On the face of it, the court’s recording should be considered an accurate representation of the evidence presented during the
trial unless established otherwise. Furthermore, as the Respondent submits, if the defence witness gave an answer to a compound question,
the defence counsel had ample opportunity to clarify that point during re-examination. I am not satisfied that this ground has a
likelihood of success.
- Ground three relates to an error of law by failing to follow procedural law. The Appellant submits that the learned judge did not
deal with the submissions on no case to answer before the Defence case was presented. I have considered this point, and it appears
that in the court below the counsel for the Defence had made submissions on no case to answer in respect of the first count. However,
the learned Judge appeared to have proceeded to the Defence case soon after the close of the Prosecution case. Subsequently the submissions
on no case to answer in respect of the first count had been considered in the final judgment itself. The Respondent submitted that
although both parties made submissions with regard to the no case to answer and it was extraordinary for the ruling on no case to
answer to be contained in the final judgment. On that basis the Respondent conceded to this ground of appeal to have likelihood
of success.
- The first count pertains to the offence of Drinking contrary to Section 17(1)(b) and (2) of the Naoero Roads Act 2017, for which the Appellant was convicted and sentenced to six months imprisonment. It appears that standard procedure was not followed
regarding the application for a no case to answer, and the Appellant claims that the defence was prejudiced, as the Appellant was
unsure whether to defend only against count two or both counts. The Appellant has presented an arguable ground that this could have
adversely affected the conviction on the first count. The Appellant has appealed against the conviction on both counts, and although
the third ground of appeal may be arguable, I am not satisfied that it meets the higher threshold of likelihood of success for this
appeal.
- The Appellant argues that the fourth ground relates to an error of law and that he did not intentionally hit the police officer. It
was submitted that the learned judge erred in deciding that the Appellant had the ‘mens rea’ to commit the offence. The Appellant supports this argument by claiming that he was in a drunken state, as indicated by the
evidence provided by the police officers. The Respondent contends that the action was not involuntary, and that the Appellant was
fully aware of his conduct. It does not appear as a tenable ground, and I do not find this ground to have a likelihood of success.
# # # # # # #
What the task requires: Transcribe the court ruling above word for word, starting with "- The Appellant" and going on through "a likelihood of success.".

Given material:
# # # # # # #
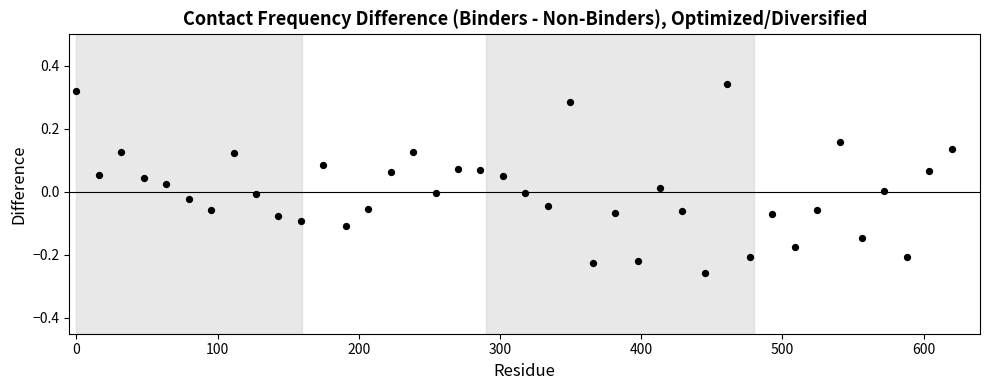

What is the range of X values (max minus min)?

620.0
# # # # # # #
Reply:
- The Appellant argues that the fourth ground relates to an error of law and that he did not intentionally hit the police officer. It
was submitted that the learned judge erred in deciding that the Appellant had the ‘mens rea’ to commit the offence. The Appellant supports this argument by claiming that he was in a drunken state, as indicated by the
evidence provided by the police officers. The Respondent contends that the action was not involuntary, and that the Appellant was
fully aware of his conduct. It does not appear as a tenable ground, and I do not find this ground to have a likelihood of success.